How others define themselves and what that means in terms of
God’s Grace—if I may risk constant repetition—is not for me to say. But it is ours, as True Orthodox, to proclaim, with boldness in Christ, where
Orthodoxy is and how the Fathers have taught us to find and to live it. As
well, logically, one can reasonably ask: “If the innovators believe Orthodoxy
to be the criterion of Christianity and to contain the ‘mysteriodeis energeiai' (‘hidden [or incomprehensible] Energies’ of
God), why would they wish to seek it, define it, or live it in any manner aside
from that effective way passed on to us
by Holy Tradition?" And why would we, who are not as stupid or as
primitive as the modernists portray us to be, follow such a difficult path, were it not an indispensable part of
Orthodoxy?
If one does not accept the narrow path of Orthodoxy, why
should he care to be Orthodox, except for something so superficial as the
fatuous, and fastuous claim—mentioned above—that he “belongs to the right
religion"? This pursuit of proud status through religion is, to me,
similar to the fruitless pursuit of a state-of-the-art telescope by a blind
man.
• As a post-script, let me say that if my comments seem at
times sharp, they are deliberately so. Those who wish to
compromise us Orthodox traditionalists, while adhering to some sort of
religious syncretism or to the appurtenance of what used to be called the
"comfortable pew,” should be quite forcefully upbraided for making us
their allegedly fundamentalist “whipping boys." They are not only unfair
to us, but they also disfigure Patristic tradition itself, to which we turn in
presenting an organic Orthodoxy which
we live and which we try to preserve and which they use to denigrate us. As an
example of all of this. I suggest that you read a piece on our Synod website:
http://www.synodinresistance.org/Annals_en/E2d029barnes.pdf
This article touches passim
on many of the issues I have discussed above.

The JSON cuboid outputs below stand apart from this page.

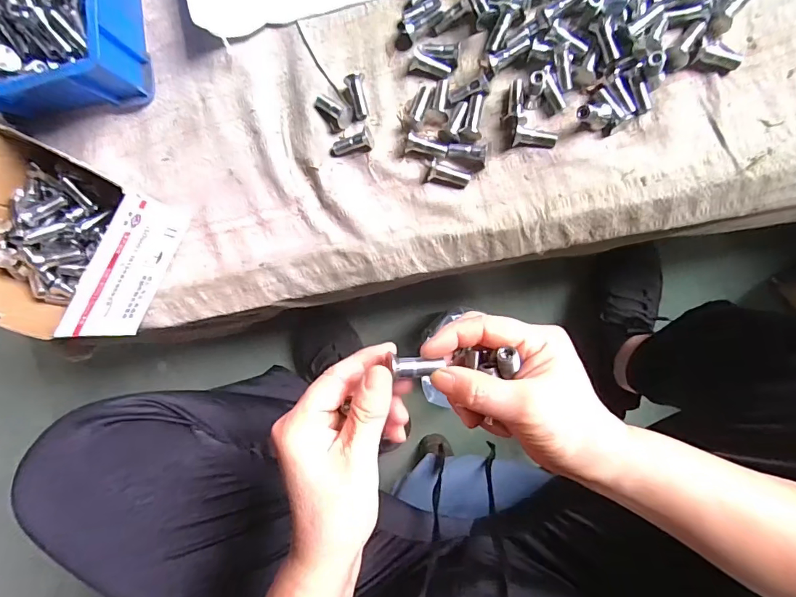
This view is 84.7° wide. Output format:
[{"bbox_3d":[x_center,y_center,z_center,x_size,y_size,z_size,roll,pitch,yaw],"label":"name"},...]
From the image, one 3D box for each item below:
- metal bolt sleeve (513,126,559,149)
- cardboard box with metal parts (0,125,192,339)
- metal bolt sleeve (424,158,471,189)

As for those critics who call us fundamentalistic cretins and
hateful purveyors of a religion of laws and canons, on account of our
opposition to the superficies of political ecumenism, many of the same have
fiercely essayed to accommodate the fundamentalistic legalism of Papal
supremacy to Orthodoxy, in their ecumenical efforts to court the (tarnished)
prestige of the Vatican. Calling us “peasants in clerical garb" and
religious bigots—and we are not
bigots—, and accusing us of posing as "parallel churches” to their
“official” bodies, they dismiss us as the detritus of antiquity, yet embrace
the heterodox as “brothers.” This is where disdain for Holy Tradition and for
those who follow it leads: to contradiction and hypocrisy. And one might
rightly argue that these foibles at least compromise
the action of Grace.
Source: Orthodox
Tradition, Volume XXIV (2007), No. 3, pp. 41-43.